Совсем позабыл. Да вдруг и вспомнил, глядя на внезапно ошалевшего лейтенанта. И будто птица какая прошуршала над головой, обронив в сердце сладкую боль. Гаврилов поглядел вверх. Луна все так же светила в небе, ревниво погасив вокруг себя звезды. Женским прозрачным платочком висело светлое облачко. Даже полоски на нем были точь-в-точь такие, как на том платочке, что перед уходом в армию подарил он жене.
Гаврилов вздохнул и вдруг, рассердившись на себя, сплюнул и заспешил вперед, обогнав лейтенанта с Марысей. Навстречу ему доносился с высоты дружный хохот. Слышались голоса:
- Губы не дуры у Бандуры!
- Его только в деревню и посылать.
И взвинченно-радостный голос самого Бандуры частил скороговоркой:
- …Дынник от нее, а она прямо на шею: хочу, и все тут. "Что, - спрашиваю, - мужики-то в селе совсем перевелись?" - "Все воюют, - говорит, - а тут остались одни недоростки или переростки…"
- Отставить! - взвизгнул за спиной Гаврилова изменившийся до неузнаваемости голос Меренкова. - Хватит болтать!
Может, целую минуту все недоуменно рассматривали вытянувшуюся его долговязую фигуру.
- Это мы так, командир, не сердись, - сказал Бандура, и Меренков как-то сразу обмяк после его слов, будто все время стоял не дыша, набрав полную грудь воздуху, и наконец выдохнул.
- Копать надо, - еле слышно произнес он. И вдруг сорвался с места, выхватил у Дынника лопату, начал торопливо расшвыривать землю направо и налево.
- Вы тут яму копаете?! - испуганно воскликнула девушка.

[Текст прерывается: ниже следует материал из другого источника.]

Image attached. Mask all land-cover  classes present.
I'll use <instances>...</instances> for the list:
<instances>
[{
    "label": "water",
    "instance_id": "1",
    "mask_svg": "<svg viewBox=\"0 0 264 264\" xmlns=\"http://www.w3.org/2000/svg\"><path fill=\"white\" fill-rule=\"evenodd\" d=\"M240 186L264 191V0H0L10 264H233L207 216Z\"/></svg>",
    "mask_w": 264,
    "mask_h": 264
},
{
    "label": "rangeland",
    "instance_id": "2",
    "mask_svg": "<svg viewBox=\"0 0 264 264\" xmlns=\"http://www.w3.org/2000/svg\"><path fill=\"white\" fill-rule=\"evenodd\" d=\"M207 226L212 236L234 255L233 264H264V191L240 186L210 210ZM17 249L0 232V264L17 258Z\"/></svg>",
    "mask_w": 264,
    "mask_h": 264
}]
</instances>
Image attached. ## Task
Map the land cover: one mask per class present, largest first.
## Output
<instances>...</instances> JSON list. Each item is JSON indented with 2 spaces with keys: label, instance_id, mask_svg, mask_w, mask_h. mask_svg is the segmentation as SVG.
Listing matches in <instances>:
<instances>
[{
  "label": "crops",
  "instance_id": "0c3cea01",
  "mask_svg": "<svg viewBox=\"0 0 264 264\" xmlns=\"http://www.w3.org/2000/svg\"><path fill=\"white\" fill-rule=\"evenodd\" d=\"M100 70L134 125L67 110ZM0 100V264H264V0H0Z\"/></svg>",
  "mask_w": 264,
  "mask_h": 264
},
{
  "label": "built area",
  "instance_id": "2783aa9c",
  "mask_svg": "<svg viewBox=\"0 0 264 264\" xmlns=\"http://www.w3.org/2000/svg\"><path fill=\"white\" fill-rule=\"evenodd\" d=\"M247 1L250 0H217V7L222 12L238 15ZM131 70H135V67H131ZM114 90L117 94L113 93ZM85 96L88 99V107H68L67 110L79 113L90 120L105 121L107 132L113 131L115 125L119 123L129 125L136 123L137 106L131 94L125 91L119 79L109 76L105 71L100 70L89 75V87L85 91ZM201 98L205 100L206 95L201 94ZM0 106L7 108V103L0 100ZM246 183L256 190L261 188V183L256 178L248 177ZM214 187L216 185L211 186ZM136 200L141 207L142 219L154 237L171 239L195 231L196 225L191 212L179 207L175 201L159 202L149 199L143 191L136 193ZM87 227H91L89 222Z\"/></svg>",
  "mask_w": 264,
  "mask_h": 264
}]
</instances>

- Окопы, - не прерывая работы, выкрикнул лейтенант.
- Тут нельзя копать!
Она стояла, прижав руки к груди и отшатнувшись так, что, казалось, вот-вот упадет навзничь.
Меренков застыл с занесенной для очередного удара лопатой.
- Почему? - спросил Гаврилов.
- Это же Святая гора.
- Ну и что?! Мы, милашка, не в игрушки тут играем.
Он нарочно сказал это грубо, боясь, что совсем обалдевший лейтенант, чего доброго, послушается и заставит копать в другом месте, где снова придется резать дерн и начинать все сначала.
- Беда будет.
- Какая беда?
- Я не знаю. Наши здесь ничего не трогали.
- Может, из-за костей? - спросил Митин, деланно засмеявшись, и Гаврилов понял, что испугались-таки славяне. Немцев со всеми их пушками-танками не боялись, а от этого вот неведомого и таинственного у каждого мурашки в штаны посыпались.
- Каких костей?! - испуганно спросила Марыся.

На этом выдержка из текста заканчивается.